### Recorded data:
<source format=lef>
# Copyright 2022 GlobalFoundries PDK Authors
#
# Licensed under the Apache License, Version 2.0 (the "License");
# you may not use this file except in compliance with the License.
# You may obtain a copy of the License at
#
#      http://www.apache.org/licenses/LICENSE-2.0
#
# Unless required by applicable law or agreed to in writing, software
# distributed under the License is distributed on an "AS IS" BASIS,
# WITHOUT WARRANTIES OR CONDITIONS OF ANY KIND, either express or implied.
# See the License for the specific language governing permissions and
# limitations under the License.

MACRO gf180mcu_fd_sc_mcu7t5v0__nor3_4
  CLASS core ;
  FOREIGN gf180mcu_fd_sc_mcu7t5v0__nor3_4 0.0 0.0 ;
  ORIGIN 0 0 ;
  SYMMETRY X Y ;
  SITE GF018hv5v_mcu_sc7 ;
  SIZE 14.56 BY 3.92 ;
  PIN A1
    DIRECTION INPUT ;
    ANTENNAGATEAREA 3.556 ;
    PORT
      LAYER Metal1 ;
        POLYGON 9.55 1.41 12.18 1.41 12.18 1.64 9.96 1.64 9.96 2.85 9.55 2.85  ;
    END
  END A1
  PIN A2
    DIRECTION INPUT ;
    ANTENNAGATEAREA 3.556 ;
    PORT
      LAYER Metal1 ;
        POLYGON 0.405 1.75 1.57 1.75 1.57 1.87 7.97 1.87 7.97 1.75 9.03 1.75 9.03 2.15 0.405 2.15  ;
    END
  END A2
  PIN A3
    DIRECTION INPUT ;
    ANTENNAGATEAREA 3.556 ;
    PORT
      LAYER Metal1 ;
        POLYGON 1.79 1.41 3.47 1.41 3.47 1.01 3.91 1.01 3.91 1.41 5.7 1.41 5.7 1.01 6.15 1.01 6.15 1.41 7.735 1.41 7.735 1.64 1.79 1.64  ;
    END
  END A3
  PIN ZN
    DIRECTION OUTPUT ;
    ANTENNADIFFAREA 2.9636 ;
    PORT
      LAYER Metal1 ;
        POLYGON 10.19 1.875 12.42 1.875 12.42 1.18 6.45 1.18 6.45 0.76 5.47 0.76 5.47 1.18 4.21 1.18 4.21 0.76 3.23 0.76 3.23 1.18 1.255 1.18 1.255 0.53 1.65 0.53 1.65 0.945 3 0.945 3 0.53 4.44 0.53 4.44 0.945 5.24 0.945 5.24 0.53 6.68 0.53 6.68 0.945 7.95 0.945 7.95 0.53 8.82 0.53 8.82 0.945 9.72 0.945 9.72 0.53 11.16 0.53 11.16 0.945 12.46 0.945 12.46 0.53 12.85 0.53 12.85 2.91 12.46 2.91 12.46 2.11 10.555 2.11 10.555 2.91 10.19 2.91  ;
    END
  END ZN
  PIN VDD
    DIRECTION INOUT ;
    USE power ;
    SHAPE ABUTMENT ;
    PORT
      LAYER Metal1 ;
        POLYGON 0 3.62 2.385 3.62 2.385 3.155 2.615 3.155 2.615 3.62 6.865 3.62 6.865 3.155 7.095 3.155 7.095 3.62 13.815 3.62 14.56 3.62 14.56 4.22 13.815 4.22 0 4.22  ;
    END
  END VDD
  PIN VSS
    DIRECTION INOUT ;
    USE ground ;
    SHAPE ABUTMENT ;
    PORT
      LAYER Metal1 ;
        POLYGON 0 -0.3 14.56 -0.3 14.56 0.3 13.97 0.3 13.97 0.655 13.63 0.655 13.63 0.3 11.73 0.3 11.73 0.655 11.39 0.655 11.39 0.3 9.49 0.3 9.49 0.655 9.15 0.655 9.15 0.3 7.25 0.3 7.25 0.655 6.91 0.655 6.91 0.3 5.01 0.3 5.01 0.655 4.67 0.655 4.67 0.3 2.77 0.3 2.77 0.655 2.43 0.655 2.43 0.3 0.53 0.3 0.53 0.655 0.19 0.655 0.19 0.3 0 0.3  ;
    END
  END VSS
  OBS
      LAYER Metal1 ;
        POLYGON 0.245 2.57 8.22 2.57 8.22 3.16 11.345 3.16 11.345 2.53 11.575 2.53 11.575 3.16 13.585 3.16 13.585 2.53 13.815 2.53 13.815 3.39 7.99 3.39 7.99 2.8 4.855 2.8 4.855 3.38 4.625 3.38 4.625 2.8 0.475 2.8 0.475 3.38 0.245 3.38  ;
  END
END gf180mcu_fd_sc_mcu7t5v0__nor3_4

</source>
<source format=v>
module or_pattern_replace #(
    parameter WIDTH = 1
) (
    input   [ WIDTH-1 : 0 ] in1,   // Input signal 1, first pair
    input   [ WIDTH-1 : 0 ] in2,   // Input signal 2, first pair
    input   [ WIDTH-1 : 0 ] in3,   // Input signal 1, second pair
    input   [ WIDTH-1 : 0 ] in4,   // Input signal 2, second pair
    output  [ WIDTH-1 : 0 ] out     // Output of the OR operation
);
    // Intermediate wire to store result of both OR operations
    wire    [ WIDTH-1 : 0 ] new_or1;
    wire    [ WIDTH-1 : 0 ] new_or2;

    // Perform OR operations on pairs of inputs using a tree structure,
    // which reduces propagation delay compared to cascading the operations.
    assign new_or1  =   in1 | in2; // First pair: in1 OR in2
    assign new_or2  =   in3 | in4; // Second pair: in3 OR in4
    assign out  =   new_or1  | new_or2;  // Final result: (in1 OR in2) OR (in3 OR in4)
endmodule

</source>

...

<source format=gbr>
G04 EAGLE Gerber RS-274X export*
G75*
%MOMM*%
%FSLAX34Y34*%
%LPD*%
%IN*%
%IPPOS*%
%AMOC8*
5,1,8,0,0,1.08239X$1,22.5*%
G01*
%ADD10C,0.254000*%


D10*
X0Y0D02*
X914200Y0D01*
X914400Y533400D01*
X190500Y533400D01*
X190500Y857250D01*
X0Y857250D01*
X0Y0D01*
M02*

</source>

...

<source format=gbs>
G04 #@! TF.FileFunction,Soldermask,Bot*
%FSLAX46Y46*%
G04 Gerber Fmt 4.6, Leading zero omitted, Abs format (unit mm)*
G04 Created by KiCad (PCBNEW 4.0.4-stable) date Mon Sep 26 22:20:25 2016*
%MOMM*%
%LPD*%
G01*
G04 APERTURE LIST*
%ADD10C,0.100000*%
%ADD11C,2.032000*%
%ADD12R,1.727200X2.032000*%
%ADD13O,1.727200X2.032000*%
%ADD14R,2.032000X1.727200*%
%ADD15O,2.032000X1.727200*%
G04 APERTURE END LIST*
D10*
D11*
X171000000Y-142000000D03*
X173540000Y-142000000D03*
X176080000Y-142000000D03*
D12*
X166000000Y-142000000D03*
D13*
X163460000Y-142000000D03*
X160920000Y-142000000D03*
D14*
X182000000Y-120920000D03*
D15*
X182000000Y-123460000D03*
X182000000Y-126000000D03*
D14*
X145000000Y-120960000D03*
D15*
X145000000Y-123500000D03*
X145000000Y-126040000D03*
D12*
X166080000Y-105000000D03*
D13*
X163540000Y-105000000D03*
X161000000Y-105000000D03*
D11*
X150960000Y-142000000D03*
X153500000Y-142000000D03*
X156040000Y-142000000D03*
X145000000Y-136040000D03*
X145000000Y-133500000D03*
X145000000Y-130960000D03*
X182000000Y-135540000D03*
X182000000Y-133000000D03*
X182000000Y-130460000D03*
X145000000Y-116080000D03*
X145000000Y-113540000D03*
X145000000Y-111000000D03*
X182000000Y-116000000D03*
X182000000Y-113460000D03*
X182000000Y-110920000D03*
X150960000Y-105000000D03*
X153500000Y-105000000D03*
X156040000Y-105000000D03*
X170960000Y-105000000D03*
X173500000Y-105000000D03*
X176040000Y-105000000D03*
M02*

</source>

### The task:
All that belongs in your answer is the stretch of entries above from the line with "POLYGON 0.405 1.75" through the line with "USE ground ;", printed exactly.

### Written solution:
        POLYGON 0.405 1.75 1.57 1.75 1.57 1.87 7.97 1.87 7.97 1.75 9.03 1.75 9.03 2.15 0.405 2.15  ;
    END
  END A2
  PIN A3
    DIRECTION INPUT ;
    ANTENNAGATEAREA 3.556 ;
    PORT
      LAYER Metal1 ;
        POLYGON 1.79 1.41 3.47 1.41 3.47 1.01 3.91 1.01 3.91 1.41 5.7 1.41 5.7 1.01 6.15 1.01 6.15 1.41 7.735 1.41 7.735 1.64 1.79 1.64  ;
    END
  END A3
  PIN ZN
    DIRECTION OUTPUT ;
    ANTENNADIFFAREA 2.9636 ;
    PORT
      LAYER Metal1 ;
        POLYGON 10.19 1.875 12.42 1.875 12.42 1.18 6.45 1.18 6.45 0.76 5.47 0.76 5.47 1.18 4.21 1.18 4.21 0.76 3.23 0.76 3.23 1.18 1.255 1.18 1.255 0.53 1.65 0.53 1.65 0.945 3 0.945 3 0.53 4.44 0.53 4.44 0.945 5.24 0.945 5.24 0.53 6.68 0.53 6.68 0.945 7.95 0.945 7.95 0.53 8.82 0.53 8.82 0.945 9.72 0.945 9.72 0.53 11.16 0.53 11.16 0.945 12.46 0.945 12.46 0.53 12.85 0.53 12.85 2.91 12.46 2.91 12.46 2.11 10.555 2.11 10.555 2.91 10.19 2.91  ;
    END
  END ZN
  PIN VDD
    DIRECTION INOUT ;
    USE power ;
    SHAPE ABUTMENT ;
    PORT
      LAYER Metal1 ;
        POLYGON 0 3.62 2.385 3.62 2.385 3.155 2.615 3.155 2.615 3.62 6.865 3.62 6.865 3.155 7.095 3.155 7.095 3.62 13.815 3.62 14.56 3.62 14.56 4.22 13.815 4.22 0 4.22  ;
    END
  END VDD
  PIN VSS
    DIRECTION INOUT ;
    USE ground ;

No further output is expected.